Por Ana Clara Brant e Mariana Peixoto em 18/01/2020.
Saiba como foi a atuação de Roberto Alvim no governo de Jair Bolsonaro

Trecho do vídeo em que Roberto Alvim emula Joseph Goebbels ao anunciar criação de prêmio de fomento à cultura brasileira (foto: REPRODUÇÃO)

 

Foram 216 dias. Da entrada, em 18 de junho, à demissão, no início da tarde desta sexta-feira (17), não faltaram polêmicas na curta trajetória do diretor e dramaturgo carioca Roberto Alvim, de 46 anos, no governo Jair Bolsonaro (sem partido).
Em nota, o presidente da República comunicou o desligamento do secretário especial de Cultura da pasta, por causa de “um pronunciamento infeliz”. “Ainda que tenha se desculpado, tornou insustentável a sua permanência”, declarou Bolsonaro.
O mandatário se referia ao vídeo divulgado na noite de quinta-feira (16), em que Alvim, ao anunciar a criação de um prêmio nacional das artes, no valor de R$ 20 milhões, emulou um discurso de Joseph Goebbels, ministro da Propaganda da Alemanha nazista, proferido em maio de 1933.
“A arte brasileira da próxima década será heroica e será nacional. Será dotada de grande capacidade de envolvimento emocional e será igualmente imperativa, posto que profundamente vinculada às aspirações urgentes do nosso povo, ou então não será nada”, afirmou Alvim. O episódio gerou estupefação e repercutiu muito além do setor cultural e das fronteiras brasileiras.

ELOGIO

Bolsonaro, que na véspera elogiara seu secretário, afirmou repudiar as “ideologias totalitárias e genocidas, bem como qualquer tipo de ilação às mesmas”. Ele também manifestou “total e irrestrito apoio à comunidade judaica”.
Alvim chegou ao governo – primeiramente, foi diretor do Centro de Artes Cênicas da Fundação Nacional de Artes (Funarte) e, a partir de novembro, tornou-se secretário especial de Cultura – no estilo Bolsonaro. Foram as redes sociais que chamaram a atenção para o diretor, até então um dos mais prestigiosos nomes das artes cênicas de São Paulo.
Em junho, ele publicou em sua conta no Facebook um chamamento para “artistas conservadores” criarem “uma máquina de guerra cultural”. Horas após a publicação, voltou às redes afirmando que não se referia a “orientações ideológicas, muito menos partidárias”. Segundo Alvim, sua intenção seria criar uma associação com artistas que se alinham ao conservadorismo na arte e que amassem “profundamente os mestres do passado e as obras clássicas por eles criadas”.
No começo de sua gestão na Funarte, artistas denunciaram censura por parte de Alvim. Ele teria proibido a peça Res Pública 2023, que ocuparia uma sala do Complexo Cultural Funarte SP. “A peça não foi aprovada porque me pareceu que não havia nela alusão estética, apenas um discurso político. Isso não se chama censura, e, sim,  curadoria”, declarou na época.
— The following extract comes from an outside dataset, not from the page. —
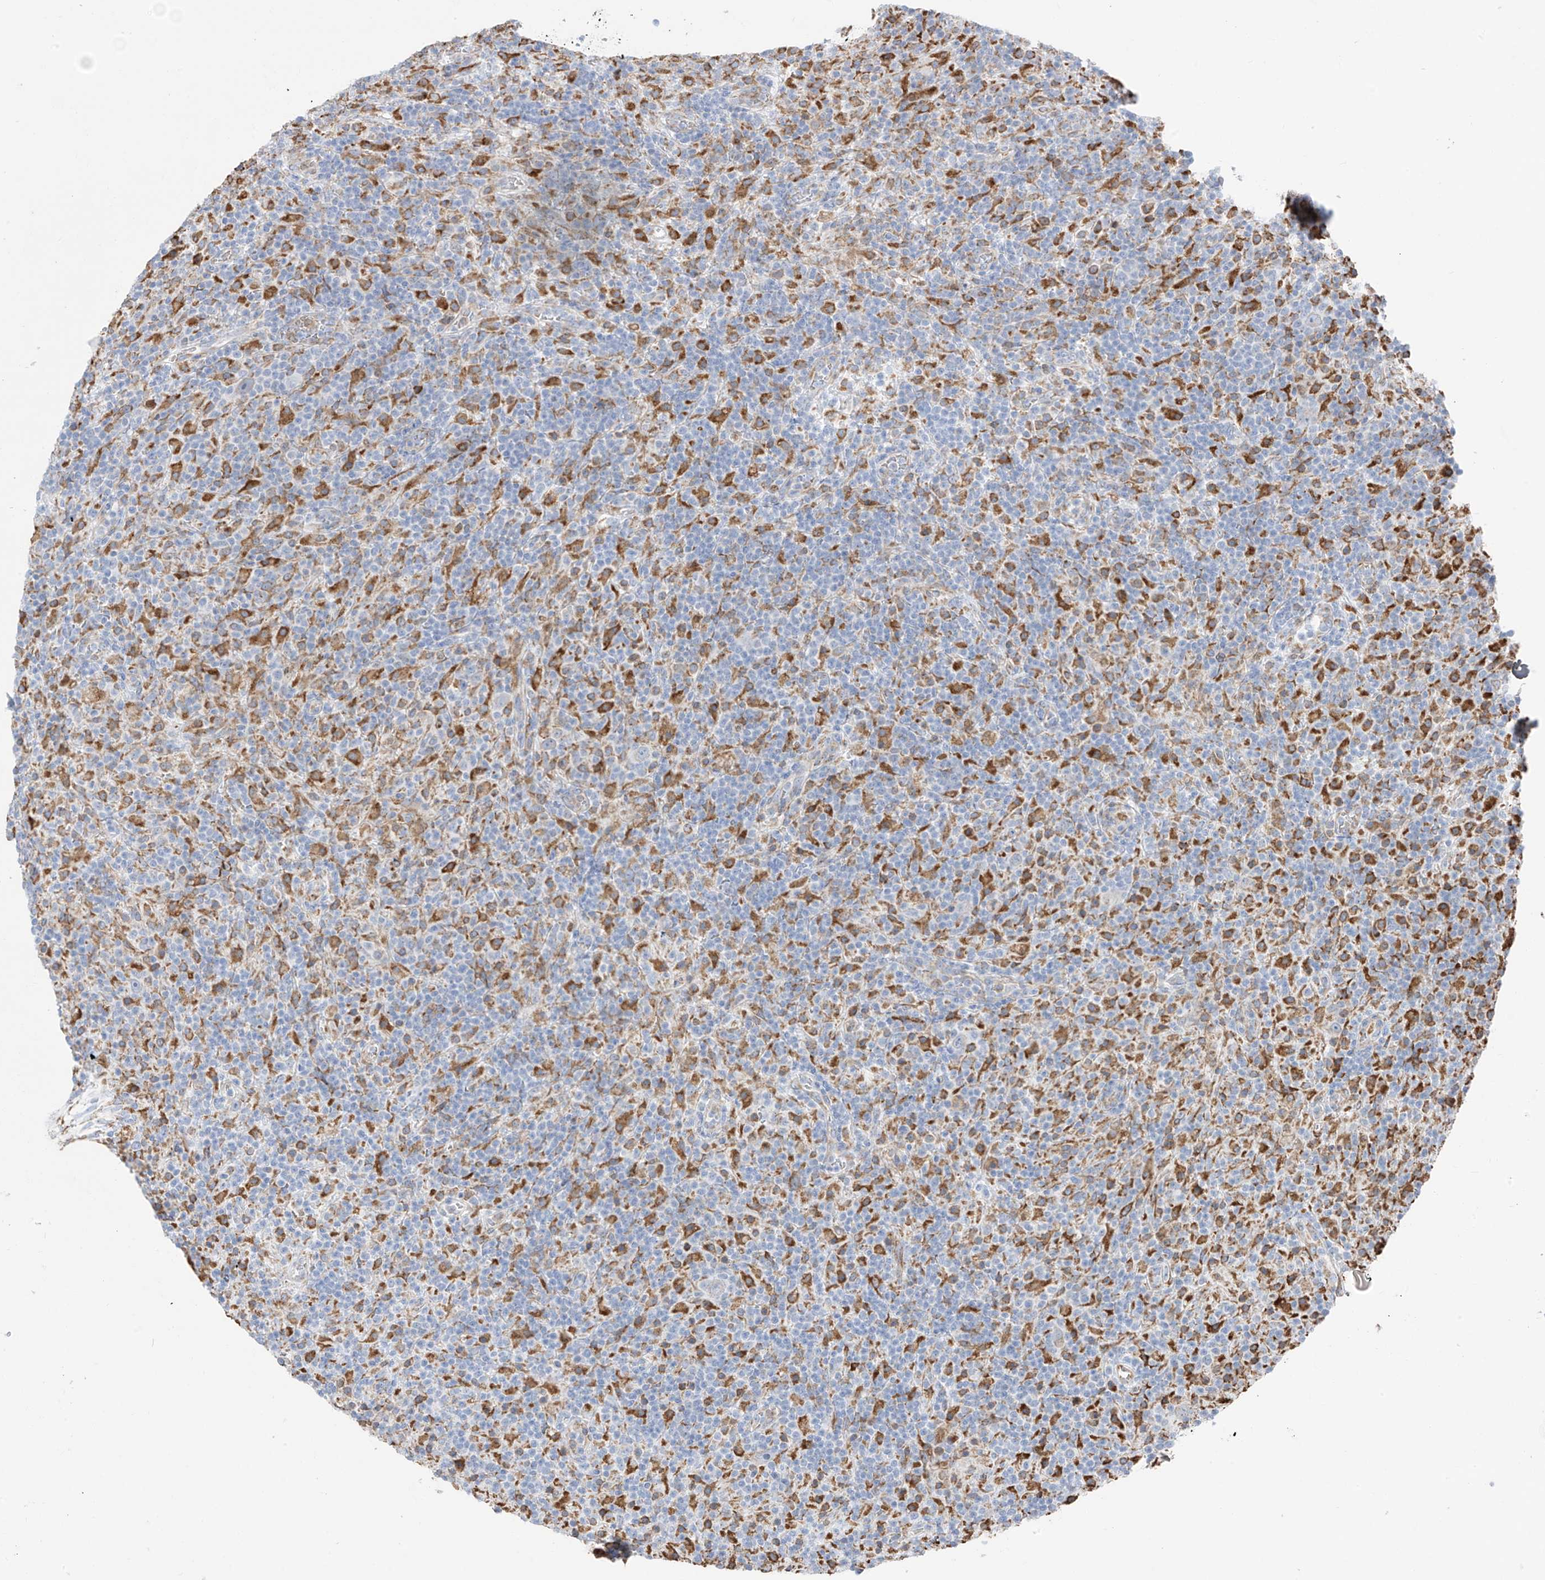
{"staining": {"intensity": "negative", "quantity": "none", "location": "none"}, "tissue": "lymphoma", "cell_type": "Tumor cells", "image_type": "cancer", "snomed": [{"axis": "morphology", "description": "Hodgkin's disease, NOS"}, {"axis": "topography", "description": "Lymph node"}], "caption": "There is no significant staining in tumor cells of lymphoma.", "gene": "ZNF354C", "patient": {"sex": "male", "age": 70}}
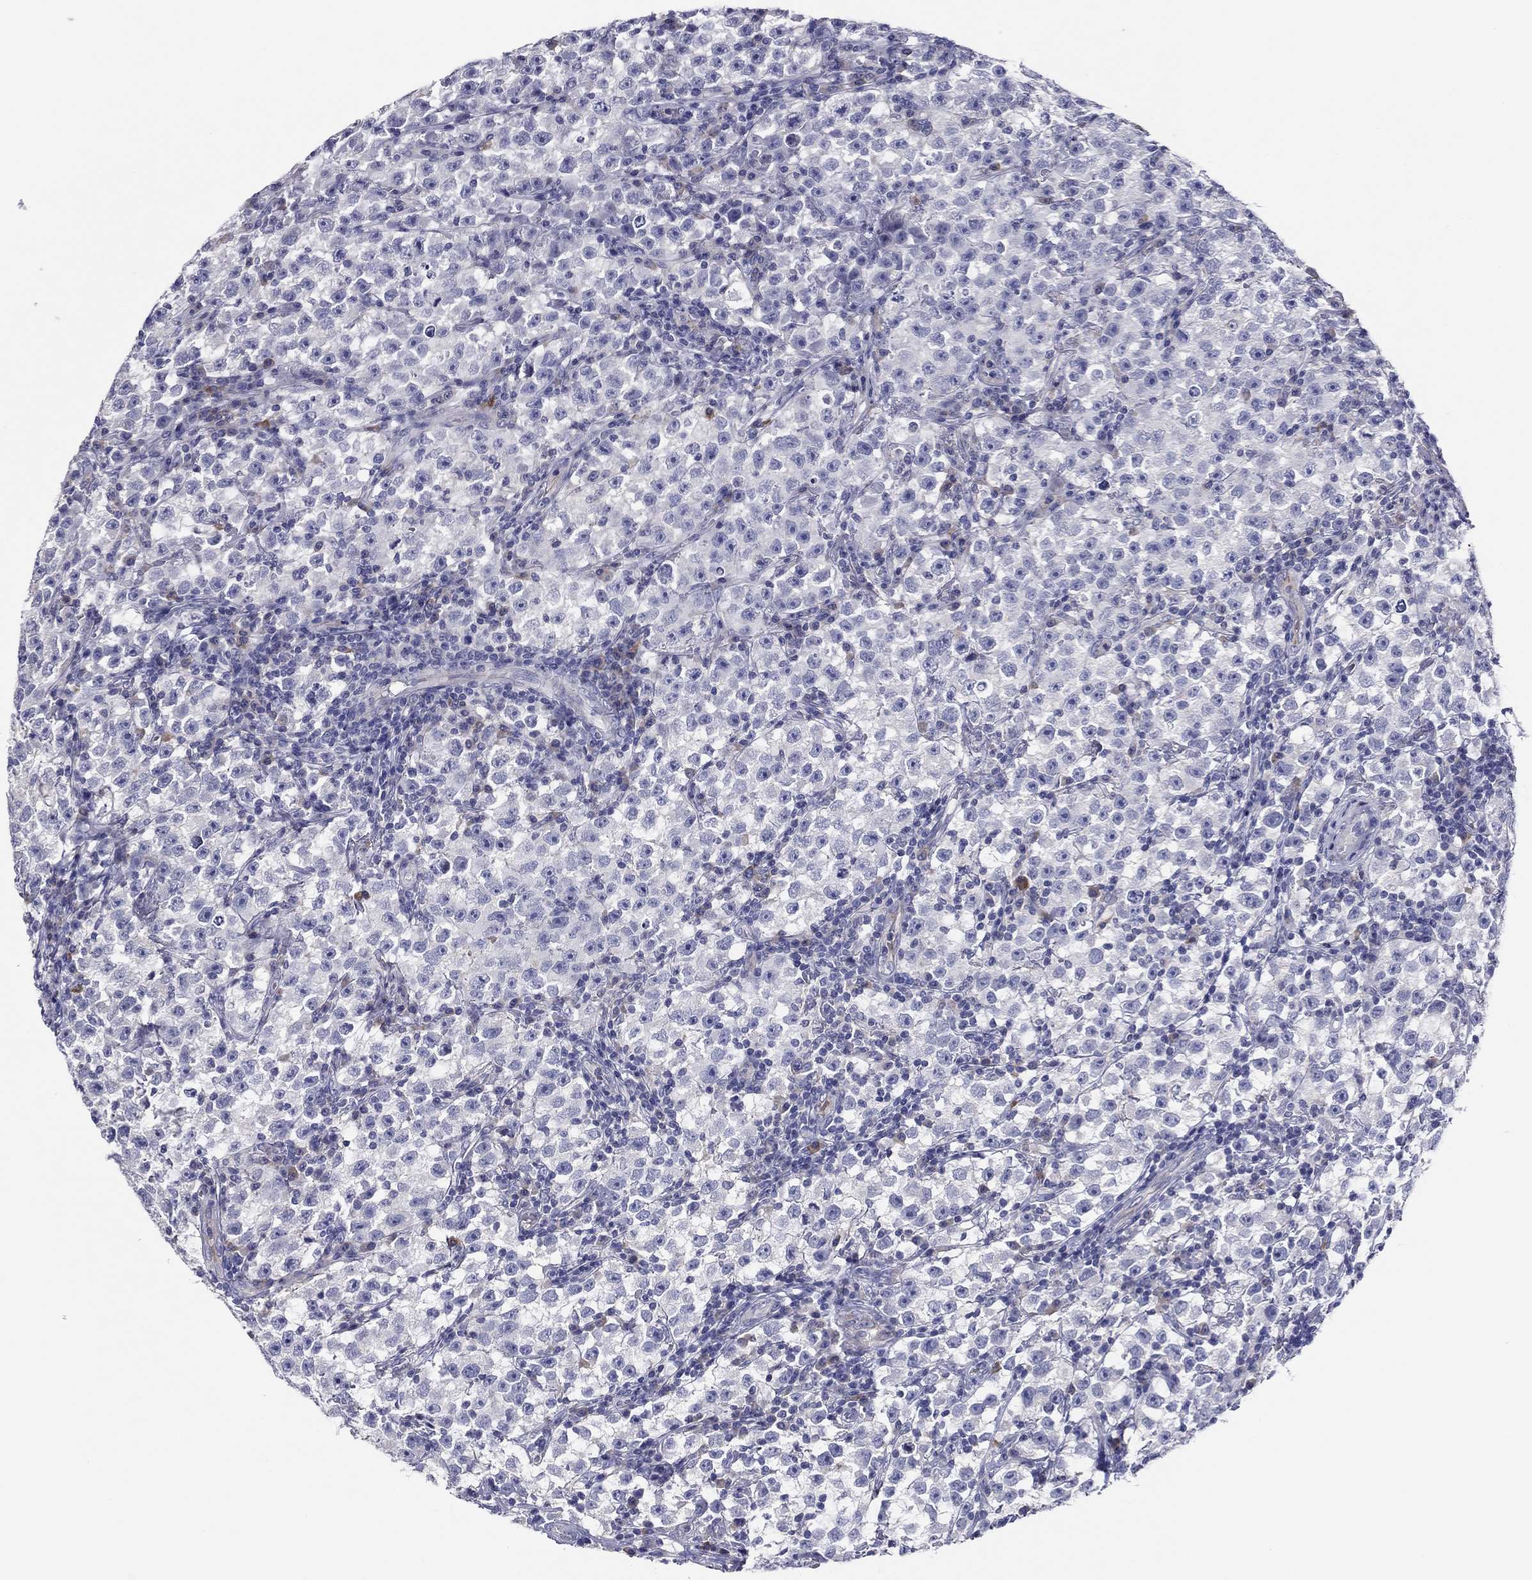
{"staining": {"intensity": "negative", "quantity": "none", "location": "none"}, "tissue": "testis cancer", "cell_type": "Tumor cells", "image_type": "cancer", "snomed": [{"axis": "morphology", "description": "Seminoma, NOS"}, {"axis": "topography", "description": "Testis"}], "caption": "Testis seminoma was stained to show a protein in brown. There is no significant positivity in tumor cells.", "gene": "GRK7", "patient": {"sex": "male", "age": 22}}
Em setembro de 2019, Alvim voltou às redes, desta vez para atacar Fernanda Montenegro. A atriz, então com 89 anos, havia posado para a revista literária Quatro cinco um vestida como uma bruxa prestes a ser queimada em uma fogueira de livros. Alvim a chamou de “sórdida” e “mentirosa”.
Em abril do mesmo ano, em entrevista ao Estado de Minas, Alvim, ainda sem nenhum vínculo com o atual governo – era diretor da Cia. Club Noir, que mantinha o teatro homônimo na Rua Augusta, no Centro de São Paulo – contou que tinha decidido trabalhar em teatro por causa de Fernanda Montenegro.
Ele tinha 13 anos quando foi levado pelos pais para assistir à peça Fedra, primeiro espetáculo teatral adulto que ele viu. Corria o ano de 1986, e a montagem de Augusto Boal com Fernanda Montenegro no papel-título lhe arrebatou de uma forma definitiva. “Fiquei tão fascinado que acordei no dia seguinte decidido a ser diretor de teatro”, afirmou. Entre abril e maio, a Club Noir cumpriu, no CCBB-BH, temporada de montagem de Fedra dirigida por Alvim e estrelada por sua mulher, a atriz Juliana Galdino.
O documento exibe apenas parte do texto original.